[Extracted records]
◇ ◇ ◇ ◇ ◇ ◇ ◇

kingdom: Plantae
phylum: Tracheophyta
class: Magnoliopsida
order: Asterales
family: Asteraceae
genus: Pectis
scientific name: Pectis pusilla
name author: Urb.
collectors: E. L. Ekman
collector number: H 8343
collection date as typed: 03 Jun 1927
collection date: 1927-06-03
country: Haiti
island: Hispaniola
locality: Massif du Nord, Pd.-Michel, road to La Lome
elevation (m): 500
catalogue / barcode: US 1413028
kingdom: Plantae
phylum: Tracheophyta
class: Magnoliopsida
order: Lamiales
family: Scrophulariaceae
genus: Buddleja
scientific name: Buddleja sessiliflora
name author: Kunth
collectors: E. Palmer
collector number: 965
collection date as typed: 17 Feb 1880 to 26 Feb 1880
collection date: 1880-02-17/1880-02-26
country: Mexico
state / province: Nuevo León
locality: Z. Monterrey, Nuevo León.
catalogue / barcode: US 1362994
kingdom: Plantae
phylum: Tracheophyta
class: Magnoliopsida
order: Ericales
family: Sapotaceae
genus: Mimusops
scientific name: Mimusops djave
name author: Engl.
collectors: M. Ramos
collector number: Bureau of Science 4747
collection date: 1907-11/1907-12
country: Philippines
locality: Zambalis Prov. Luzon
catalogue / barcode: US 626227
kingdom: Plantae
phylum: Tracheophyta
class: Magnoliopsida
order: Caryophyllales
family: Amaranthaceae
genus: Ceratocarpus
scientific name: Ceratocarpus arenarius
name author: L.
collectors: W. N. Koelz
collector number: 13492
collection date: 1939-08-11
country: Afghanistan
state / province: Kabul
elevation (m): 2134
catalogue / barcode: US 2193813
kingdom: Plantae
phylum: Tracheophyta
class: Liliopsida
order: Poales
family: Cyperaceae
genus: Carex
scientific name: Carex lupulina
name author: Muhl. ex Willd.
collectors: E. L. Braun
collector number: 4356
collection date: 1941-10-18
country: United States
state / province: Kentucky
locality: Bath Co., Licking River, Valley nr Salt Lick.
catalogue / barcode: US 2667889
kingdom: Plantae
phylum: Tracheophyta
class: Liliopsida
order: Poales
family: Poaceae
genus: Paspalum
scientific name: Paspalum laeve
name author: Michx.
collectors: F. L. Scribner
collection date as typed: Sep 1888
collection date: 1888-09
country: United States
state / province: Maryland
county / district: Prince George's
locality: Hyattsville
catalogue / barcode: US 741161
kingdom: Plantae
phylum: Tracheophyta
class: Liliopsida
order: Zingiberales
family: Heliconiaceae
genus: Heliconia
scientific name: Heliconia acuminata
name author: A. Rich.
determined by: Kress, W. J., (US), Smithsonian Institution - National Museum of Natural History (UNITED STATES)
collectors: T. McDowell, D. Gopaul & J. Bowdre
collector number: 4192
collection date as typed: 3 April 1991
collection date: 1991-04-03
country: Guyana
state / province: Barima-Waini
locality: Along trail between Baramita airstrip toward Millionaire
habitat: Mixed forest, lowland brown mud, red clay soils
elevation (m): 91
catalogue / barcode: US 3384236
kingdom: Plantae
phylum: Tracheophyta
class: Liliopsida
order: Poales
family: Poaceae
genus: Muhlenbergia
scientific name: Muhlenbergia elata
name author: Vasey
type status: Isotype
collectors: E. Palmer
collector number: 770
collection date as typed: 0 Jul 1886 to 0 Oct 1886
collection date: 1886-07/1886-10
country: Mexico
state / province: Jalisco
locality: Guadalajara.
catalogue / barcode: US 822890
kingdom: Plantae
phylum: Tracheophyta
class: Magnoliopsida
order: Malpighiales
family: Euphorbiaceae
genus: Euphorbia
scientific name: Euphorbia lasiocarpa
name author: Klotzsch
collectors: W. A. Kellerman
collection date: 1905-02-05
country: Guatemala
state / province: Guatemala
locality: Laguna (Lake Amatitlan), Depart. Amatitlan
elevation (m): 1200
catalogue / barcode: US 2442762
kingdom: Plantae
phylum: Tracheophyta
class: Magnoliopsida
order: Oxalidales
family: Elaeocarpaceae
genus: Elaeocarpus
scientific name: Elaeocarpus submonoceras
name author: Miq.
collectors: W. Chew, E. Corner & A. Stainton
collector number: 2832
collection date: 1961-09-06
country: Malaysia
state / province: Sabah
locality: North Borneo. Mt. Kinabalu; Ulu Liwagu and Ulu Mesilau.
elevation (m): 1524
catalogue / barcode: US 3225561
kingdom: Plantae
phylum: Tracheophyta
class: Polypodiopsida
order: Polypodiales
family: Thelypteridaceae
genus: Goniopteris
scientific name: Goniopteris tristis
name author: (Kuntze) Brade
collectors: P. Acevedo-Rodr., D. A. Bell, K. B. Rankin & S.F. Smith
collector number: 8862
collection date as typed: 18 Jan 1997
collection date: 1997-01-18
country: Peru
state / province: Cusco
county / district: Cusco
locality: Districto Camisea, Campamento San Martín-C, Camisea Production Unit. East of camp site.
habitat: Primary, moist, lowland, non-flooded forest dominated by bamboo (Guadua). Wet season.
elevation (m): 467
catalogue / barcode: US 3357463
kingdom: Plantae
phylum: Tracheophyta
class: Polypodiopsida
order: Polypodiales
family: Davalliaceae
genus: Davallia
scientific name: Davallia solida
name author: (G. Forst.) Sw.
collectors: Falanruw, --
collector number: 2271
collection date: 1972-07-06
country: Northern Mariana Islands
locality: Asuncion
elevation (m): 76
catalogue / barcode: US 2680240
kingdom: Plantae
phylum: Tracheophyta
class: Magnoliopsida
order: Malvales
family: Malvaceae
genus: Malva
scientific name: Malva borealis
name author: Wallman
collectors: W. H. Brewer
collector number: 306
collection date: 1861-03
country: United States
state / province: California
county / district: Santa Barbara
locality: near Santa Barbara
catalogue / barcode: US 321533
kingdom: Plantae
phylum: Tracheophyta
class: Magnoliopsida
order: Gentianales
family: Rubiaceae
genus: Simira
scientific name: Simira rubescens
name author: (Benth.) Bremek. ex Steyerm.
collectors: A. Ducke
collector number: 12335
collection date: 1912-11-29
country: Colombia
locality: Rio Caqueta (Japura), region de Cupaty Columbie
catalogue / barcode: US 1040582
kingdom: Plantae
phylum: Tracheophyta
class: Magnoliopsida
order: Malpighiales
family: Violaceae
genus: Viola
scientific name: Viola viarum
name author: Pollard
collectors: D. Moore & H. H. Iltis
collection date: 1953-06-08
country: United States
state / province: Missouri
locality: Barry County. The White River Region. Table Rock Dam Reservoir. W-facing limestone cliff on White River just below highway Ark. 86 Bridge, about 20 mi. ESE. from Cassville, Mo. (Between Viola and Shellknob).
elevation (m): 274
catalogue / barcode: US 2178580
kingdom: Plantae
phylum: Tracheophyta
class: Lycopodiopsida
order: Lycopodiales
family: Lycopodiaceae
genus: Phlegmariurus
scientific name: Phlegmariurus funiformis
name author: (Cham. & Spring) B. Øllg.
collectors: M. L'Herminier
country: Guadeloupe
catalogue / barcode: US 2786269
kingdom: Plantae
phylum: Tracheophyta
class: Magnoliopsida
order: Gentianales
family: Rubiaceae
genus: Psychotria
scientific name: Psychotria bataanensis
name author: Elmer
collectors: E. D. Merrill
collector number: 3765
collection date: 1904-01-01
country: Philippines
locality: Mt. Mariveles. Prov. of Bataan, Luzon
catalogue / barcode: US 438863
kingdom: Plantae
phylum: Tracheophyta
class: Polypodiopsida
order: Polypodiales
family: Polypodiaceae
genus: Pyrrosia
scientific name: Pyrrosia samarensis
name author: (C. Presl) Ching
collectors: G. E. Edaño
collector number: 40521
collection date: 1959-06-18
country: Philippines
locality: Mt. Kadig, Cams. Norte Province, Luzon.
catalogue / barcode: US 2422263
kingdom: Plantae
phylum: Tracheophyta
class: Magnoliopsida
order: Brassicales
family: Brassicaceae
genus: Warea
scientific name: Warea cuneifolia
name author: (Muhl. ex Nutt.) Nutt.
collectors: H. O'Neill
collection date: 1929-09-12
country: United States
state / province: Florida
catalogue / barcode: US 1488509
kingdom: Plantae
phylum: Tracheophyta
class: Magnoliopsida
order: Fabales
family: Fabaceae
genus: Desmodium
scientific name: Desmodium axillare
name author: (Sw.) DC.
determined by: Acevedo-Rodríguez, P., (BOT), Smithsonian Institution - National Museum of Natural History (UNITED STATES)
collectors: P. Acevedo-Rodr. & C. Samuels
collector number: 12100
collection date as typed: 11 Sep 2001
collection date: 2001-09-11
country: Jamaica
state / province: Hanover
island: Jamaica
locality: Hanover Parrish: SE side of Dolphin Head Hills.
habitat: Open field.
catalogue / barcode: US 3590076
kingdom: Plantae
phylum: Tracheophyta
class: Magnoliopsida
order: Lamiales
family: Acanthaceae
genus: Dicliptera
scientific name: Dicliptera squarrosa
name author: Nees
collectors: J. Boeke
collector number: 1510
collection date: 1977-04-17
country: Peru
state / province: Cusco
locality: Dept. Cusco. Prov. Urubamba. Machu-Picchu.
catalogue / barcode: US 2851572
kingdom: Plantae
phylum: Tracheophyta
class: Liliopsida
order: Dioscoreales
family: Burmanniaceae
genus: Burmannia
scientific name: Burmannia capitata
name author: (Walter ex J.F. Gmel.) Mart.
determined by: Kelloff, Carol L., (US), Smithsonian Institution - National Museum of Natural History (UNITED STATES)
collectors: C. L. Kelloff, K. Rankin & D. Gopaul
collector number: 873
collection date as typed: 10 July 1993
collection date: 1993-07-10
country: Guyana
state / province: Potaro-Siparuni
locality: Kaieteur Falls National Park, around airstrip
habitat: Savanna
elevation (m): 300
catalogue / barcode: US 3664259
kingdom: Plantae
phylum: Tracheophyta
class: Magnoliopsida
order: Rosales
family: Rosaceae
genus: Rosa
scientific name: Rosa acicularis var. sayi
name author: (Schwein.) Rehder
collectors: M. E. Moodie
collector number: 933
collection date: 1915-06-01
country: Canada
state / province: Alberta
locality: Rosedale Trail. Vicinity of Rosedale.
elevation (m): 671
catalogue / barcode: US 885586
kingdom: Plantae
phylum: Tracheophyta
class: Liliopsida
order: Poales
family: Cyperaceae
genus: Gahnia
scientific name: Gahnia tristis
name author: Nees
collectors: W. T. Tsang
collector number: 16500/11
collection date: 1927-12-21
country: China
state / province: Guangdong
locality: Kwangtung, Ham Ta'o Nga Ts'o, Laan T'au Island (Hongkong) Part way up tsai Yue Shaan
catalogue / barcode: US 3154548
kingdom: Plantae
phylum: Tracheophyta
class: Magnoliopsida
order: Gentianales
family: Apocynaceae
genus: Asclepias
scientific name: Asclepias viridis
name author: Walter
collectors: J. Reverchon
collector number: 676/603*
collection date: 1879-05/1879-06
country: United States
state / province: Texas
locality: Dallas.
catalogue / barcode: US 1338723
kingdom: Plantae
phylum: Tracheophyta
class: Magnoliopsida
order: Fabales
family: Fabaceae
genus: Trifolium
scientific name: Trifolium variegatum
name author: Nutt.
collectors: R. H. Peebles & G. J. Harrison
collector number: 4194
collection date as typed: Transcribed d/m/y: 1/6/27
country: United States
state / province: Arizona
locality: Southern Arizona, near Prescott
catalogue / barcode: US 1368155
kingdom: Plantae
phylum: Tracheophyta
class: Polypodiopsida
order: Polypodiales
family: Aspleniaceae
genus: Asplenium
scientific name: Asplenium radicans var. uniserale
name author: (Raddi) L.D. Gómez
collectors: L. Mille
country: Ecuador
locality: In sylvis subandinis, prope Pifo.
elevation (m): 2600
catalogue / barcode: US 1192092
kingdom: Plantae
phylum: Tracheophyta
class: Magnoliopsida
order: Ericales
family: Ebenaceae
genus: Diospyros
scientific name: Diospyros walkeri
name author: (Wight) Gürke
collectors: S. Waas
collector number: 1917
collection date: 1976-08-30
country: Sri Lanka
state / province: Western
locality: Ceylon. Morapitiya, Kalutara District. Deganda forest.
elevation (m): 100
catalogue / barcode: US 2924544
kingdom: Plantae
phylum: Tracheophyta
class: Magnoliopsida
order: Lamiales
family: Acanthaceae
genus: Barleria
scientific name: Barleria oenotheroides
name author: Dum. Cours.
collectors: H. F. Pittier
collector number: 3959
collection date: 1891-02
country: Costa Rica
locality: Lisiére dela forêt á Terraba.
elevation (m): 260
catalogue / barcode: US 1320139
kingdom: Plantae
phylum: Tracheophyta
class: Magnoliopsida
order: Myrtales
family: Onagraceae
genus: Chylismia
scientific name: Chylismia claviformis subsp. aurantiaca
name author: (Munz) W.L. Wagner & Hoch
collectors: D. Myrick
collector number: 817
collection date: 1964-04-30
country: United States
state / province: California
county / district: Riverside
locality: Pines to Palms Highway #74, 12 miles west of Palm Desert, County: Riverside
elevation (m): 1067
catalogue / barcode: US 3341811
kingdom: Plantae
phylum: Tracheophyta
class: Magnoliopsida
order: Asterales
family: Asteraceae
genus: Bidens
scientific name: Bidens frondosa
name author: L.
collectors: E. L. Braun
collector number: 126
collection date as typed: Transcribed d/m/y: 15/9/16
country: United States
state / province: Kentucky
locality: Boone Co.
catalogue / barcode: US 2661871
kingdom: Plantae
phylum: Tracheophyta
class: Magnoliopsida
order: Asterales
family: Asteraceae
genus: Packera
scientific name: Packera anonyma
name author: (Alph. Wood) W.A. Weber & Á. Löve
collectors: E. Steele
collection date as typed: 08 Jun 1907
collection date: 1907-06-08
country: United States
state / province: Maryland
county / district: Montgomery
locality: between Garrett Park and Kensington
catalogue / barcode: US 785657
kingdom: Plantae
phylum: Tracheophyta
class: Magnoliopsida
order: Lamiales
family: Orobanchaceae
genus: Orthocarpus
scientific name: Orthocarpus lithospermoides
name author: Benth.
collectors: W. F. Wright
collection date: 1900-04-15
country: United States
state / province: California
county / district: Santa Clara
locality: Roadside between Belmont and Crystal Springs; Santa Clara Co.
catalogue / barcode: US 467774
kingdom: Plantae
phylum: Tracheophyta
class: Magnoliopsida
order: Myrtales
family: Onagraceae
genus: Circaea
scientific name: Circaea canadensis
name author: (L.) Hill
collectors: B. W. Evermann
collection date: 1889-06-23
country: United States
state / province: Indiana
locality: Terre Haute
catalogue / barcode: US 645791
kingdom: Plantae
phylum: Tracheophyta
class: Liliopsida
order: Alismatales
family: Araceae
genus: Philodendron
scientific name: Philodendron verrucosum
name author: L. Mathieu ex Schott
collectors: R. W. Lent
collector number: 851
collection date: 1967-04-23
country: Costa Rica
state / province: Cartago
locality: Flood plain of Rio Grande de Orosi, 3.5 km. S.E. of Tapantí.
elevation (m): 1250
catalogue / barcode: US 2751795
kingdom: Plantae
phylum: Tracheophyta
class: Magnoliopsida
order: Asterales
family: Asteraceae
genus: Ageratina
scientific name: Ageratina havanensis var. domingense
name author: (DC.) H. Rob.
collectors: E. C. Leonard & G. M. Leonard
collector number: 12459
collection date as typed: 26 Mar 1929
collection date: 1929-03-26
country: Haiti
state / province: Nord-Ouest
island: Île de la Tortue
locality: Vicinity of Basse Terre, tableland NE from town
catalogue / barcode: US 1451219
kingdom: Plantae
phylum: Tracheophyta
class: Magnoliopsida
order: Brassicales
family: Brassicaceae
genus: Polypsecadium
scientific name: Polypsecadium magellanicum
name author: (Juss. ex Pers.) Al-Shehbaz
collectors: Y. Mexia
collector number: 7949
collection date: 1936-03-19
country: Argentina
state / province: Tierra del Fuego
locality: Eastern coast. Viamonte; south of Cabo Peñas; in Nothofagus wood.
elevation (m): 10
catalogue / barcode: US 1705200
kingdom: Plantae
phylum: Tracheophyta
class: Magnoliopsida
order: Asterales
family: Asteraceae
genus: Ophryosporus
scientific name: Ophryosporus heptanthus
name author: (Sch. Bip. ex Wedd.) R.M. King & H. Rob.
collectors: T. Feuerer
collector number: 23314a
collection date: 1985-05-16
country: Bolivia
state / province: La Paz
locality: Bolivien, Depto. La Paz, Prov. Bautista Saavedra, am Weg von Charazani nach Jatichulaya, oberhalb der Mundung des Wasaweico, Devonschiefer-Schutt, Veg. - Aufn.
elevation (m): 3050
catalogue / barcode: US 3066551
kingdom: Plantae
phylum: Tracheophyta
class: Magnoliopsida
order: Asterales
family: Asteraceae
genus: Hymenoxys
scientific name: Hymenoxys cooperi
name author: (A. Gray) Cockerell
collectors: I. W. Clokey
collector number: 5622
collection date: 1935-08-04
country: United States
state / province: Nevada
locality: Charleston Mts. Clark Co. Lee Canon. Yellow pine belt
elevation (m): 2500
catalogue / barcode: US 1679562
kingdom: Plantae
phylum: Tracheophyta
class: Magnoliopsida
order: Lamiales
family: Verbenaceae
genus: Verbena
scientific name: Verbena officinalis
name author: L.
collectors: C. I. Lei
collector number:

◇ ◇ ◇ ◇ ◇ ◇ ◇

Copy out the rows from the line with "collection date as typed: Sep 1888" to the line with "determined by: Kress, W.", switching "locality" to "site" and leaving everything else unchanged.

SOLUTION BELOW ::
collection date as typed: Sep 1888
collection date: 1888-09
country: United States
state / province: Maryland
county / district: Prince George's
site: Hyattsville
catalogue / barcode: US 741161
kingdom: Plantae
phylum: Tracheophyta
class: Liliopsida
order: Zingiberales
family: Heliconiaceae
genus: Heliconia
scientific name: Heliconia acuminata
name author: A. Rich.
determined by: Kress, W. J., (US), Smithsonian Institution - National Museum of Natural History (UNITED STATES)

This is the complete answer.